**TASK PROMPT:**
Among the entries below, how many lines contain the string "Гомель"? Reply with that number alone.

**GIVEN DATA:**
::::::::
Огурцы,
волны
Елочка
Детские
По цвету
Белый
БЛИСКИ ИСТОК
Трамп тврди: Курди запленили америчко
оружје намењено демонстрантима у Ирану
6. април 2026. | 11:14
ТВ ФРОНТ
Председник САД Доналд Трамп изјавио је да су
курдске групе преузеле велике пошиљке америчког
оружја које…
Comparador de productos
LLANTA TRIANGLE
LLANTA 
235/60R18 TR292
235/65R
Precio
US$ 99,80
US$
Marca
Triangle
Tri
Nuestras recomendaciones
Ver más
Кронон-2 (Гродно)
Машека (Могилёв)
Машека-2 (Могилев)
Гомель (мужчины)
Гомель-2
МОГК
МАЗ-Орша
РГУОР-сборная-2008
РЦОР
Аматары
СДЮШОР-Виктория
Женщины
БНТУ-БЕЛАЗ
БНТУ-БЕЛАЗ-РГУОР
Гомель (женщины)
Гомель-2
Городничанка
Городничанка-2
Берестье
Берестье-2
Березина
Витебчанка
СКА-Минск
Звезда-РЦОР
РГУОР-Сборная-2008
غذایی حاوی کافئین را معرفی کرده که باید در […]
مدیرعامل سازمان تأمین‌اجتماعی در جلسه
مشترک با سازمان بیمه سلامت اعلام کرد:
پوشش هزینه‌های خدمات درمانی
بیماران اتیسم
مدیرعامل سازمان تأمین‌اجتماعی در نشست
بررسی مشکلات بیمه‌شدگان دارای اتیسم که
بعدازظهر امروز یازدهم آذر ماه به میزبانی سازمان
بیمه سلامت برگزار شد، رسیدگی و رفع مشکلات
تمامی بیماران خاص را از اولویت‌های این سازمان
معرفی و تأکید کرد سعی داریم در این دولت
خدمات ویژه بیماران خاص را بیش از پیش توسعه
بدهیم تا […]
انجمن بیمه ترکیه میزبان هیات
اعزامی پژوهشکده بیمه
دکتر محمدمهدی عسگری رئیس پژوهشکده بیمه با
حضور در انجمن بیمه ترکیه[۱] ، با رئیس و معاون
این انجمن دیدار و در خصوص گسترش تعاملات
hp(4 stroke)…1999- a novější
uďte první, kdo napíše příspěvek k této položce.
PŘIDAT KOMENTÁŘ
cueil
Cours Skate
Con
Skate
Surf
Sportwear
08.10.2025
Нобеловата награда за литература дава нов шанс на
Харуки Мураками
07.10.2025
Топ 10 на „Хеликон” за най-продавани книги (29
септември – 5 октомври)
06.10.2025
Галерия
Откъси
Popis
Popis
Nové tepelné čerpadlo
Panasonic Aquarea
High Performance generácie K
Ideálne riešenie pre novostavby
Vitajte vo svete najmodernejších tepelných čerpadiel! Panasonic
::::::::
**ANSWER AREA:**
4